TASK STATEMENT:
Please transcribe the data that follows without the pictures, keeping every word the same.

RECORDS FOR THE TASK:

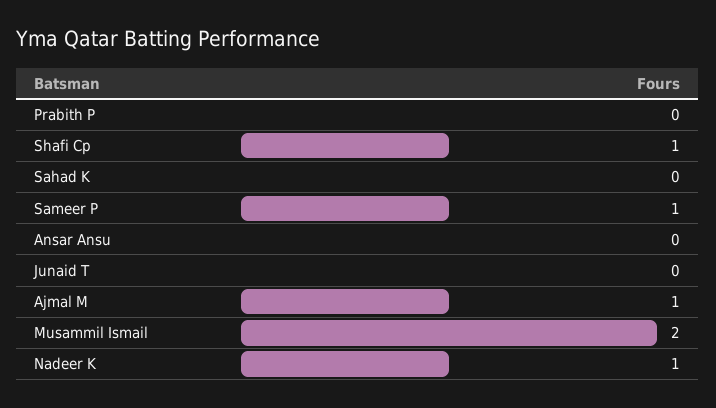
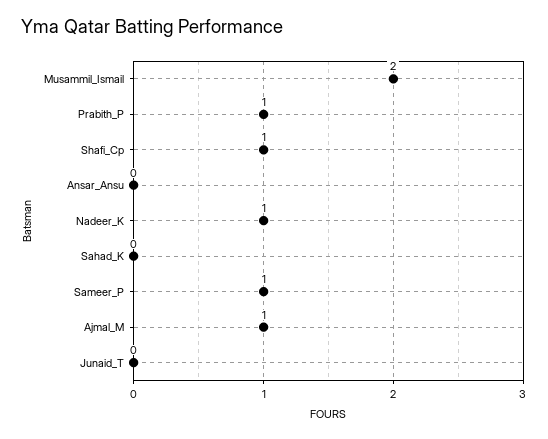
  {
-   "Prabith P": 0,
+   "Prabith P": 1,
    "Shafi Cp": 1,
    "Sahad K": 0,
    "Sameer P": 1,
    "Ansar Ansu": 0,
    "Junaid T": 0,
    "Ajmal M": 1,
    "Musammil Ismail": 2,
    "Nadeer K": 1
  }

SOLUTION FOR THIS PROBLEM:
  {
-   "Prabith P": 0,
+   "Prabith P": 1,
    "Shafi Cp": 1,
    "Sahad K": 0,
    "Sameer P": 1,
    "Ansar Ansu": 0,
    "Junaid T": 0,
    "Ajmal M": 1,
    "Musammil Ismail": 2,
    "Nadeer K": 1
  }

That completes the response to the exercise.